This repository contains the code release for LOFT. The current initial release includes the GLUE experiments with DeBERTaV3-base, and additional experiment components may be added in future updates.
The repository currently keeps the GLUE training entry point and the LOFT components required by the GLUE experiments. Other experiment code can be added later under the same repository.
- run_glue.py: GLUE / encoder-side training entry point.
- baselines/loft/: LOFT layer implementation.
- scripts/example_glue.sh: example GLUE launch command.
- requirements.txt: Python dependencies for GLUE experiments.
The code was tested on Gadi with:
- Python 3.12
- PyTorch 2.2.0 + CUDA 11.8
- transformers 4.45.1
- datasets 4.5.0
- evaluate 0.4.6
On Gadi, the tested virtual environment was:
source /scratch/ca63/$USER/venvs/loft/bin/activate
For a fresh environment, install PyTorch for the target CUDA version first, then run:
pip install -r requirements.txt
The Gadi runs used local HuggingFace caches:
export HF_HOME=/scratch/ca63/$USER/hf export HF_HUB_CACHE=$HF_HOME/hub export HF_DATASETS_CACHE=$HF_HOME/datasets export TRANSFORMERS_CACHE=$HF_HOME export HF_HUB_OFFLINE=1 export HF_DATASETS_OFFLINE=1 export TRANSFORMERS_OFFLINE=1
For an environment with internet access, unset the offline flags and allow HuggingFace to download microsoft/deberta-v3-base and GLUE automatically.

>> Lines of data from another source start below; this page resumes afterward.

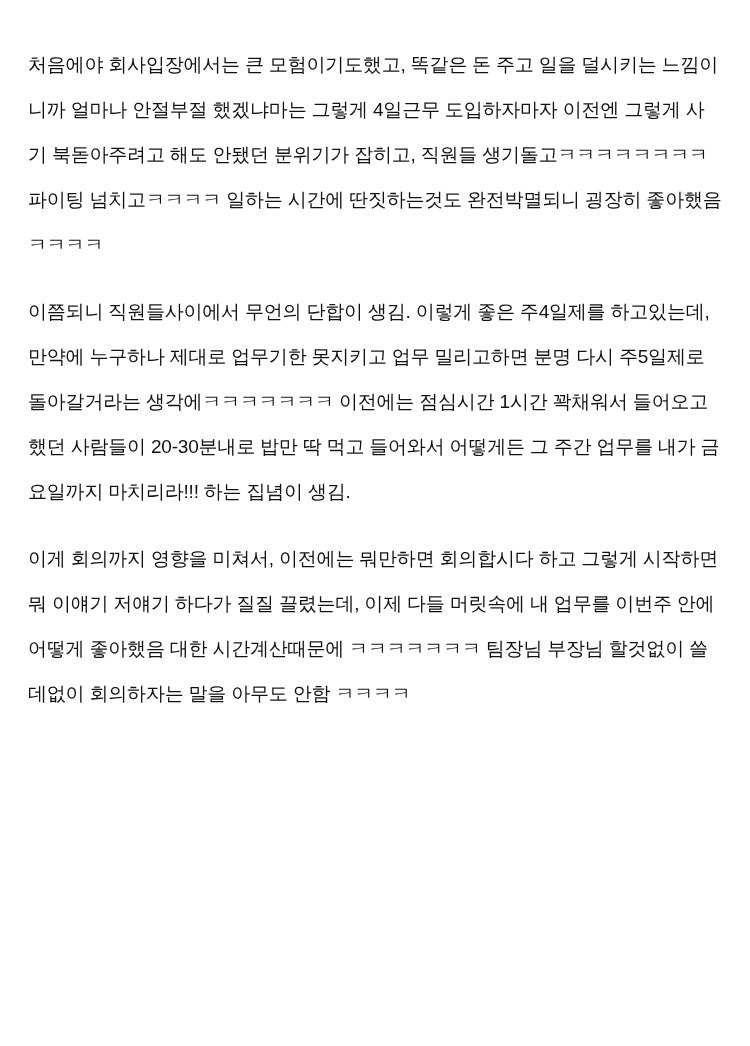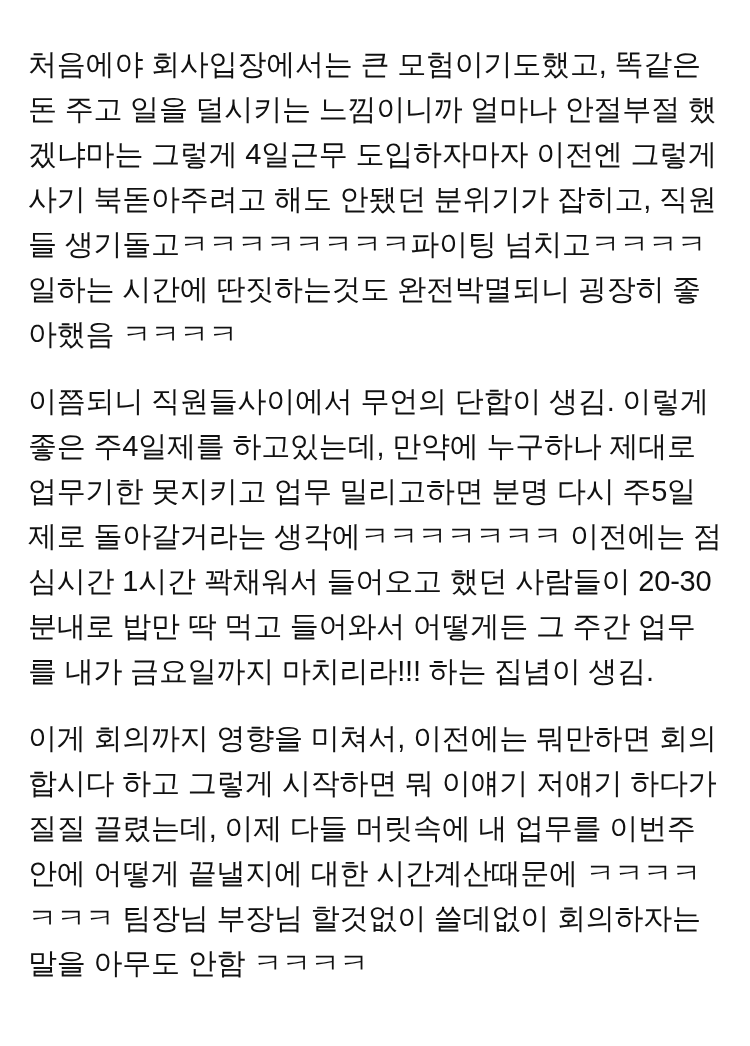--- a/index.html
+++ b/index.html
@@ -19,34 +19,34 @@
     width: 750px;
     min-height: 1046px;
     box-sizing: border-box;
     padding: 42px 28px 30px 28px;
     background: #ffffff;
   }
   .post-body {
     display: block;
   }
   .para {
-    font-size: 29px;
+    font-size: 19px;
     line-height: 45px;
     letter-spacing: -0.2px;
     color: #111111;
     margin: 0;
     word-break: break-all;
     white-space: pre-wrap;
   }
   .para + .para {
     margin-top: 22px;
   }
 </style>
 </head>
 <body>
 
 <div class="page">
   <article class="post-body">
     <p class="para">처음에야 회사입장에서는 큰 모험이기도했고, 똑같은 돈 주고 일을 덜시키는 느낌이니까 얼마나 안절부절 했겠냐마는 그렇게 4일근무 도입하자마자 이전엔 그렇게 사기 북돋아주려고 해도 안됐던 분위기가 잡히고, 직원들 생기돌고ㅋㅋㅋㅋㅋㅋㅋㅋ파이팅 넘치고ㅋㅋㅋㅋ 일하는 시간에 딴짓하는것도 완전박멸되니 굉장히 좋아했음 ㅋㅋㅋㅋ</p>
     <p class="para">이쯤되니 직원들사이에서 무언의 단합이 생김. 이렇게 좋은 주4일제를 하고있는데, 만약에 누구하나 제대로 업무기한 못지키고 업무 밀리고하면 분명 다시 주5일제로 돌아갈거라는 생각에ㅋㅋㅋㅋㅋㅋㅋ 이전에는 점심시간 1시간 꽉채워서 들어오고 했던 사람들이 20-30분내로 밥만 딱 먹고 들어와서 어떻게든 그 주간 업무를 내가 금요일까지 마치리라!!! 하는 집념이 생김.</p>
-    <p class="para">이게 회의까지 영향을 미쳐서, 이전에는 뭐만하면 회의합시다 하고 그렇게 시작하면 뭐 이얘기 저얘기 하다가 질질 끌렸는데, 이제 다들 머릿속에 내 업무를 이번주 안에 어떻게 끝낼지에 대한 시간계산때문에 ㅋㅋㅋㅋㅋㅋㅋ 팀장님 부장님 할것없이 쓸데없이 회의하자는 말을 아무도 안함 ㅋㅋㅋㅋ</p>
+    <p class="para">이게 회의까지 영향을 미쳐서, 이전에는 뭐만하면 회의합시다 하고 그렇게 시작하면 뭐 이얘기 저얘기 하다가 질질 끌렸는데, 이제 다들 머릿속에 내 업무를 이번주 안에 어떻게 좋아했음 대한 시간계산때문에 ㅋㅋㅋㅋㅋㅋㅋ 팀장님 부장님 할것없이 쓸데없이 회의하자는 말을 아무도 안함 ㅋㅋㅋㅋ</p>
   </article>
 </div>
 
 </body></html>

We use DeBERTaV3-base as the encoder backbone.
Shared settings:
- Optimizer: AdamW
- Warmup ratio: 0.1
- LR schedule: linear
- Classifier-head LR: 5e-4
- Batch size: 32
Task-specific settings:
| Task | Max seq. len. | Epochs | Metric |
|---|---|---|---|
| CoLA | 64 | 20 | Matthews correlation |
| STS-B | 128 | 20 | Pearson correlation |
| MRPC | 256 | 30 | Accuracy |
| RTE | 256 | 30 | Accuracy |
| SST-2 | 128 | 10 | Accuracy |
| QNLI | 256 | 5 | Accuracy |
Main LOFT flags:
| Variant | Flags |
|---|---|
| Principal support | --loft_pr_init svd |
| Gradient-SVD support | --loft_pr_init grad_svd |
| Skew-gradient support | --loft_pr_init wg_skew |
| Orthogonal transform | --loft_ortho True |
| Free transform | --loft_ortho False |
The following is an example CoLA skewgrad-free command:
python run_glue.py
--model_name_or_path microsoft/deberta-v3-base
--task_name cola
--do_train True
--do_eval True
--max_seq_length 64
--per_device_train_batch_size 32
--per_device_eval_batch_size 32
--learning_rate 5e-4
--cls_learning_rate 5e-4
--num_train_epochs 20
--warmup_ratio 0.1
--lr_scheduler_type linear
--output_dir outputs/cola_skewgrad_free_r46_lr5e-4_seed42
--overwrite_output_dir True
--logging_strategy epoch
--evaluation_strategy epoch
--save_strategy epoch
--save_total_limit 1
--load_best_model_at_end True
--metric_for_best_model eval_matthews_correlation
--greater_is_better True
--seed 42
--data_fraction 1.0
--subset_seed 42
--peft_name loft
--peft_rank 46
--loft_ortho False
--loft_pr_init wg_skew
--loft_use_cayley_neumann True
--loft_num_cayley_neumann_terms 5
For a short smoke test, add:
--max_steps 20 --num_train_epochs 1 --evaluation_strategy no --save_strategy no
This is a compact initial LOFT code release. Do not commit model weights, checkpoints, W&B logs, HuggingFace caches, or experiment outputs.